Segment Start: SELECTED EXTRACT

Disclaimer
This edited version has been archived due to the length of time since original publication. It should not be regarded as indicative of the ATO's current views. The law may have changed since original publication, and views in the edited version may also be affected by subsequent precedents and new approaches to the application of the law.

You cannot rely on this record in your tax affairs. It is not binding and provides you with no protection (including from any underpaid tax, penalty or interest). In addition, this record is not an authority for the purposes of establishing a reasonably arguable position for you to apply to your own circumstances. For more information on the status of edited versions of private advice and reasons we publish them, see PS LA 2008/4.

Edited version of your private ruling

Authorisation Number: 1012460927302

Ruling

Subject: Insurance with non-residents

Question 1

Would the Parent Companies or ServiceCo or the Australian tax consolidated entities have any liability under section 144 of the Income Tax Assessment Act 1936 ('ITAA 1936'), as agent of the insurers, in respect of premiums paid to the insurers under the Insurance Policies for the payment of income tax assessed to the insurers under Division 15 of Part III of the ITAA 1936?

Segment End: SELECTED EXTRACT
Segment Start: COLLECTED DATA

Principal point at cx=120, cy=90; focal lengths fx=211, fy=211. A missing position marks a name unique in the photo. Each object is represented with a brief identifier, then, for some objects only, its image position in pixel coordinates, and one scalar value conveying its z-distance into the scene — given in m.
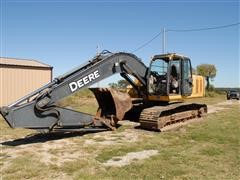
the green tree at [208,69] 50.57
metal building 13.85
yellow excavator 5.75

Segment End: COLLECTED DATA

INSTRUCTIONS TO FOLLOW: Resume the private ruling on insurance with non-residents, given above before the material, and write its next part, starting right after the first question.

ANSWER BOX:
Answer

No.

Question 2

Does section 145 of the Income Tax Assessment Act 1936 operate to deny deductibility of the amounts incurred by HeadCo (as head company of its tax consolidated group) as its contribution to insurance premiums in relation to the Insurance Policies entered into by ParentCo A and ParentCo B?

Answer

No.

This ruling applies for the following periods:

For the years ending 30 June 2009 to 30 June 2016

The scheme commences on:

1 July 2008

Relevant facts and circumstances

HeadCo is the head company of its Australian tax consolidated group. SubCo1 and SubCo2 are both subsidiary members of that tax consolidated group. For the purposes of this ruling these three entities are referred to as 'the Australian tax consolidated entities'.

HeadCo is part of the worldwide Group, the ultimate parent company of which is ParentCo A.

There are two other group holding companies, including ParentCo B. ParentCo A and ParentCo B are incorporated outside of Australia.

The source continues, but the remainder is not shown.